Ugly Duckling is an unlikely trio of fun-loving Anglo hip-hop weirdos consisting of one stoner party dude, one crate-diggin’ record-collector obsessive who still dresses in Puma gear, and a 6-foot-6 teetotalin‘ born-again Christian former basketball player, the three of whom originally came together to rock their hometown house parties in Long Beach.

Amid early review twitter about Old School this and Old School that, the trio’s full-length follow-up to last year‘s promising debut is currently out. Journey to Anywhere (1500 Records), even more than its predecessor, the worthy Fresh Mode EP, is an unapologetically hook-laden guilty-pop pleasure. With at least 2.5 potentially commersh singles, the new CD showcases the considerable musical advancements of DJ Young Einstein (a.k.a. Rodney Pleasant) and MC-lyricists Andy Cooper and “Dizzy” Dustin McFarland.

This may or may not be good news for the local underground: The point has arrived where a hip-hop group is breaking from the confines of the lyrically dominant two-note-loop aesthetic and is bidding for a broader audience with sassy pop hooks, actual choruses and clean lyrics, but with deep soul love for hip-hop tradition behind the barefaced cheekiness. Dawg, if the Ducklings don’t do it, somebody else will.

While there‘ve been grumblings about Einstein’s potential being stunted by wack MCs with weak flow, killjoy critics be damned — sometimes Andy and Dizzy‘s insolent rhymes are engaging, sometimes they’re even hilarious, and their combined input enables this crew to slide from hard-bumpin‘ backpack b-boy shit into some sleekly funky soul-pop-lite terrain, as in the digable “A Little Samba,” a bar mitzvah DJ party track that bridges some phantasmic netherworld between Will Smith and Warren G, thanks to Einstein’s superb record collection and ear for a great loop. “Pick Up Lines” and a few others are catchy, too.

Though there are more than adequate signs that the Ducklings could become an enduring and great album band, they may finally come to rest critically reviled as a sort of Smashed Sugar Mouth of hip-hop — but not before they create 1.5 immortal SUV-sportsbar hip-hop classics and get the keys to Long Beach during some cute civic ceremony.
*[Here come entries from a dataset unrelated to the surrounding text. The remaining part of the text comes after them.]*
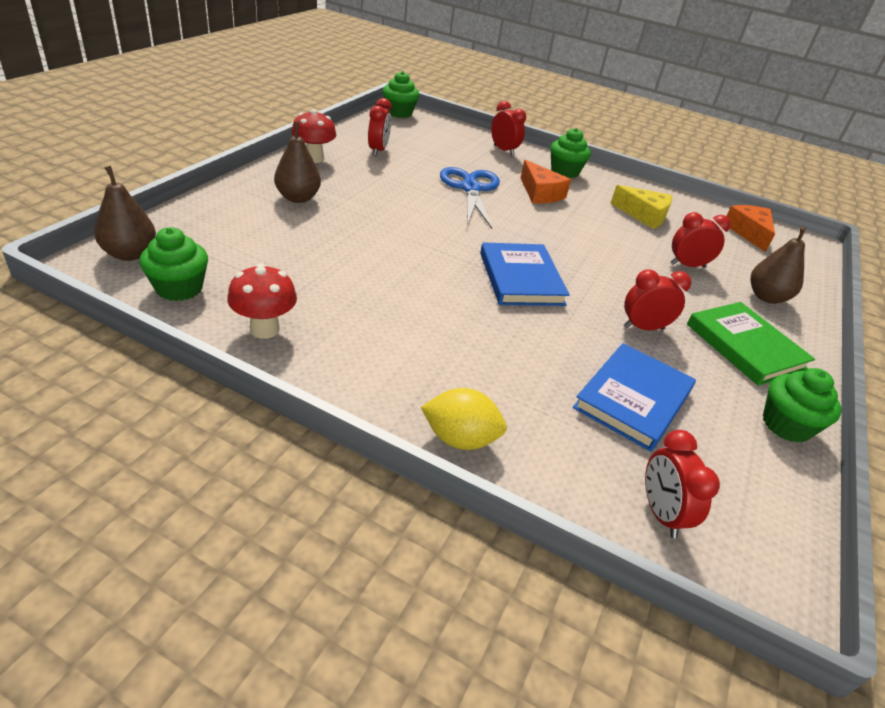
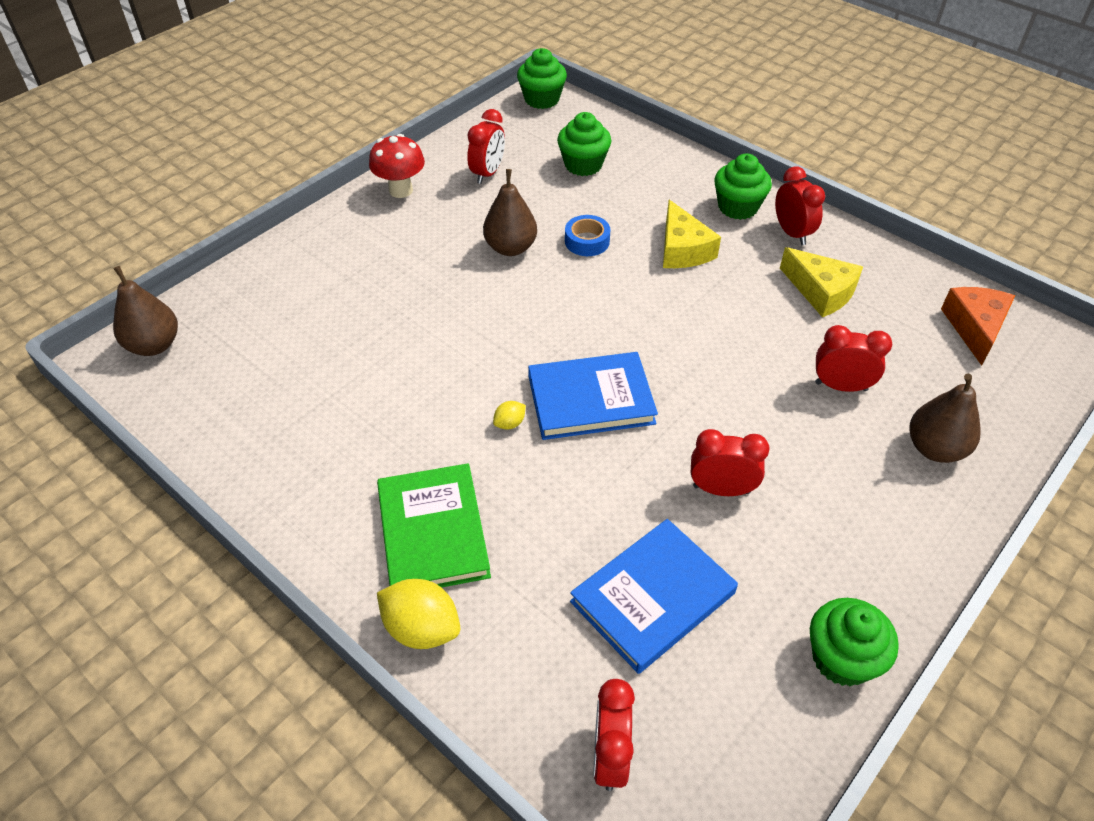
camera: 20 degrees right, 10 degrees up
(179, 288) = (191, 397): green cupcake -> green cupcake (583, 165)
(264, 329) = (263, 460): red mushroom -> none
(298, 198) = (360, 259): brown pear -> brown pear (510, 248)
(466, 295) = (510, 423): none -> yellow lemon
(470, 188) = (587, 241): blue scissors -> blue tape
(503, 150) = (664, 167): red clock -> red clock (792, 233)
(521, 278) = (591, 399): blue book -> blue book turned 75 degrees clockwise
(540, 193) = (683, 249): orange cheese -> yellow cheese
(745, 346) = (853, 530): green book -> green book (433, 532)

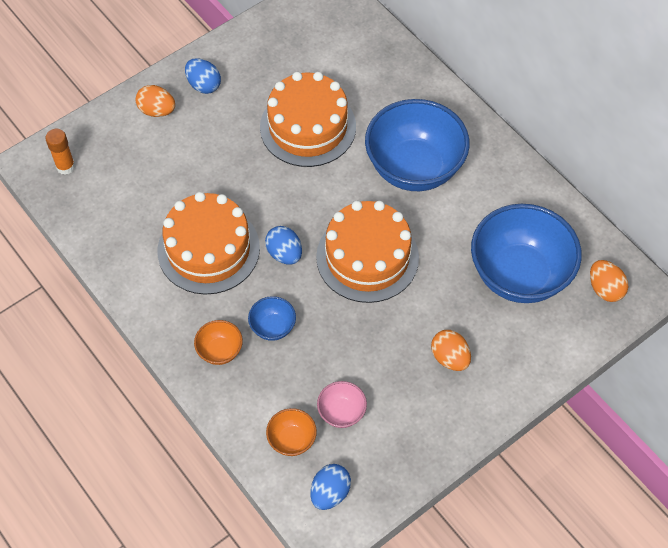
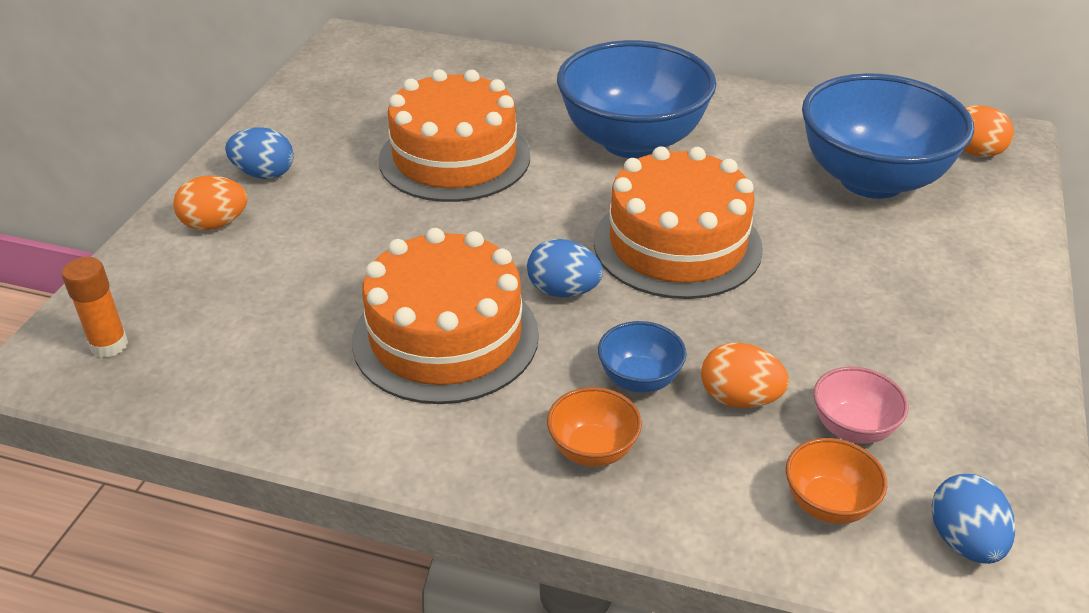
camera: 35 degrees left, 20 degrees down
(449, 358) = (904, 293): orange egg -> orange egg (739, 399)

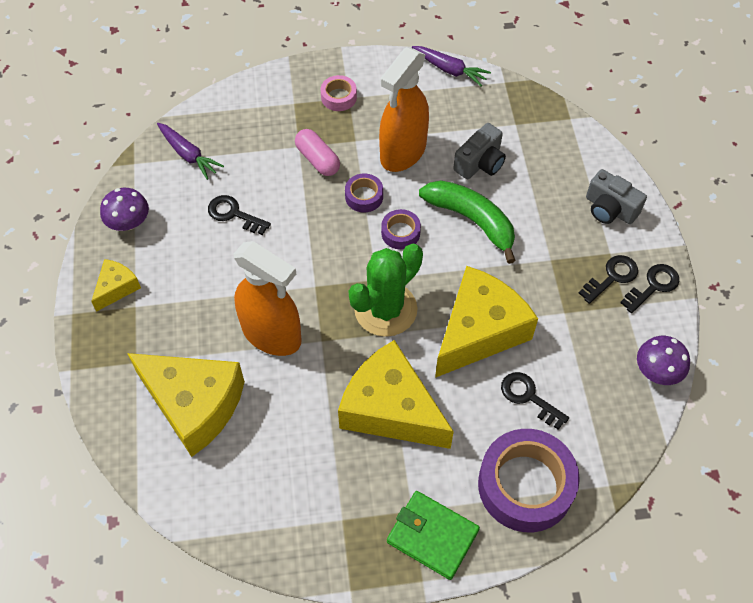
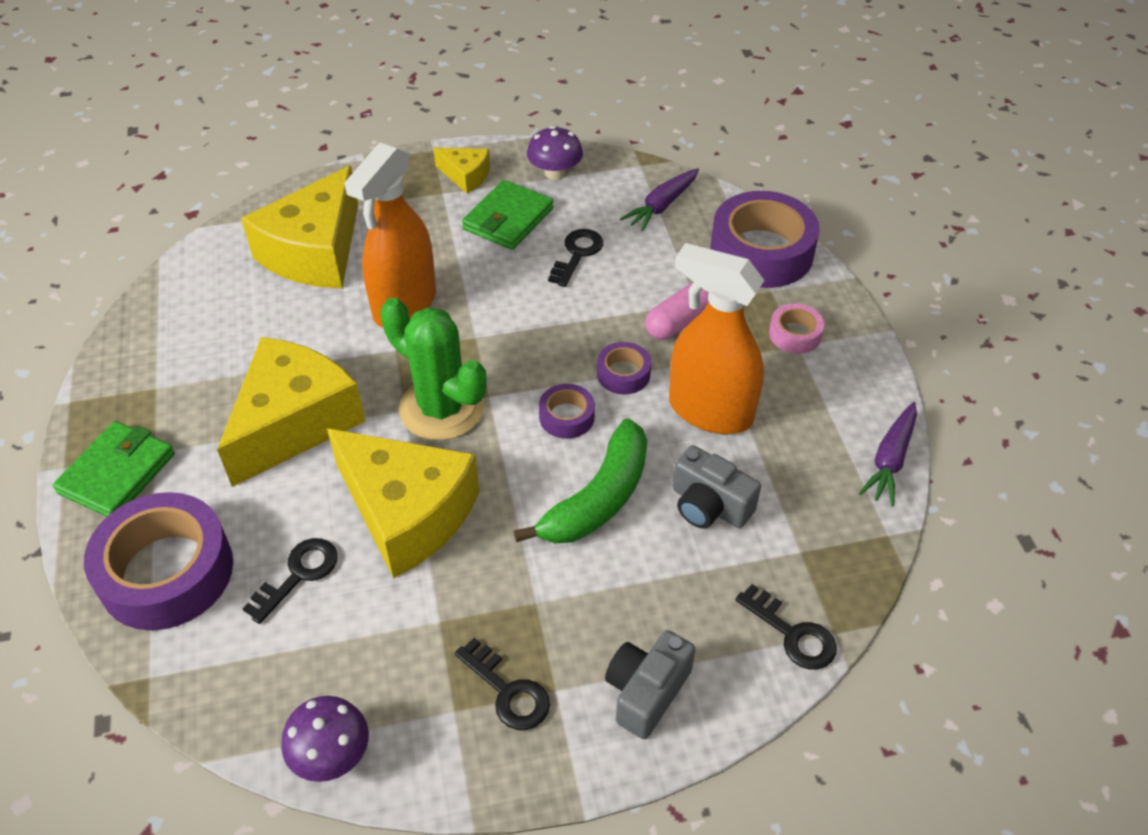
camera: 85 degrees right, 10 degrees down
(181, 258) = (508, 219): none -> green wallet
(253, 102) = (761, 252): none -> purple tape
(653, 286) = (493, 756): black key -> black key (792, 634)

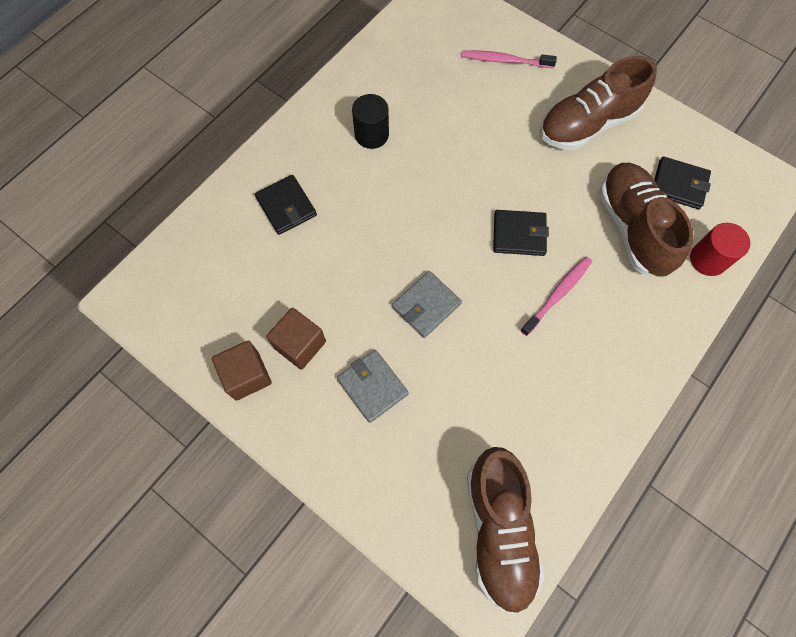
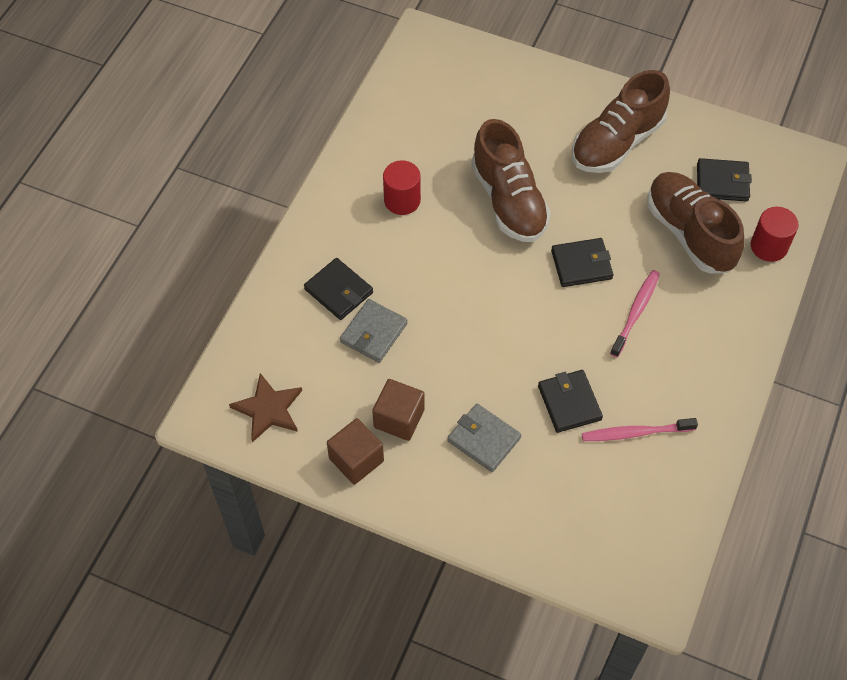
camera: 15 degrees left, 10 degrees down
(184, 305) = (268, 409): none -> brown star
(371, 134) = (402, 200): black cylinder -> red cylinder
(426, 305) = (511, 352): grey wallet -> grey wallet (373, 333)
(466, 370) = (569, 403): none -> black wallet
(499, 530) = (644, 535): brown shoe -> brown shoe (509, 201)
(505, 60) = (515, 96): pink toothbrush -> pink toothbrush (635, 433)

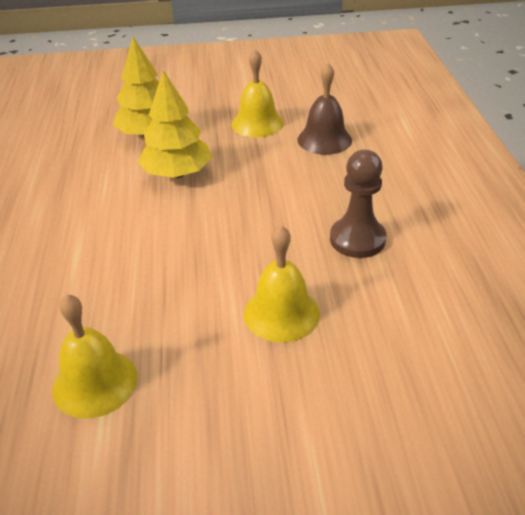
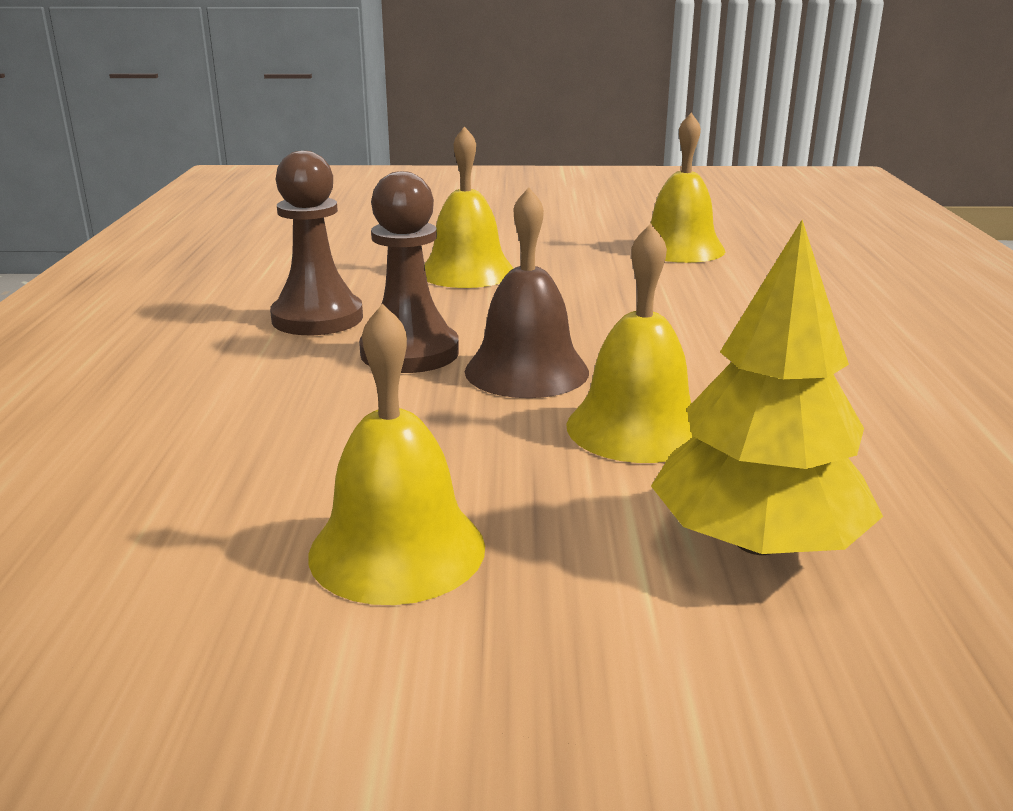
camera: 175 degrees left, 15 degrees down
(177, 174) = (636, 428): yellow tree -> yellow bell
(288, 212) = (409, 353): none -> brown pawn
(324, 140) = (230, 479): brown bell -> brown bell (526, 371)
“We‘re not about shooting ourselves in the foot over business,” says Andy, “and if there’s gonna be a hit song from the local underground — and it‘s now just a question of who and when that happens — we wouldn’t get sick if it happened to Ugly Duckling. And if not, we‘ll still be happy kickin’ it in the studio . . . and we‘ll always enjoy touring, meeting different people as much as we can.” a

While obviously committed to the vinylsoul ethic of the underground, the Ducklings may only be there for short-term dorm partying, which is of course a heroic mission in and of itself. Though Andy is zealous enough to have worked at a Christian bookstore, he says religion or any other type of moral grandstanding is not in U.D.’s program.

“We personally know probably 60 percent of our fans, who‘ve all been over to Diz’s pad at one time or another when we used to hand out free mix tapes. We‘re counting on their forgiveness if we blow up with a hit song, and face it: All the best rap tunes are produced in pop-song formula anyway, and rap as a genre is cartoonish to begin with — it’s one of the things we most love about it.”

Not that becoming a dumb-pop “guys just wanna have fun” group was on the agenda around ‘93, when former Jordan High student McFarland (same class as Snoop Dogg) hooked up with Pleasant and Cooper. The three gestating Ducks thought they were the only white kids in L.B. listening to psychedelic party rap of the sort produced by the East Coast’s Daisy Age and Native Tongues, while being simultaneously exposed at school to nascent West Coast gangsterology.

Says Dustin, “I remember Snoop as this tall, skinny, braided guy always wearing this old burgundy-colored Taco Bell nylon jacket, no G thang happenin‘ yet. And Warren G was there, too, still wearing tight Gap cords in ’89 — he had these huge, scratched-up glasses that made him look like a mole . . .” Dustin, who has a thank-you credit on a record by Compton‘s Most Wanted, says, “I hung out with D.O.C. at Dre’s during the recording of The Chronic, watching Warren doing a lot of uncredited work, but my style and vibe was way in a different direction.”

Meanwhile, as for the old gibes about white guys putting on hip-hop airs, Andy says, “Beware the egalitarian premise of rap: that anybody can get on the mic and bust it, ‘cuz look . . . they just did! We’re basically three nonviolent, suburban, middle-class white folks who don‘t think we’re black, who don‘t think we’ll ever be black, but who still love hip-hop to the bone.”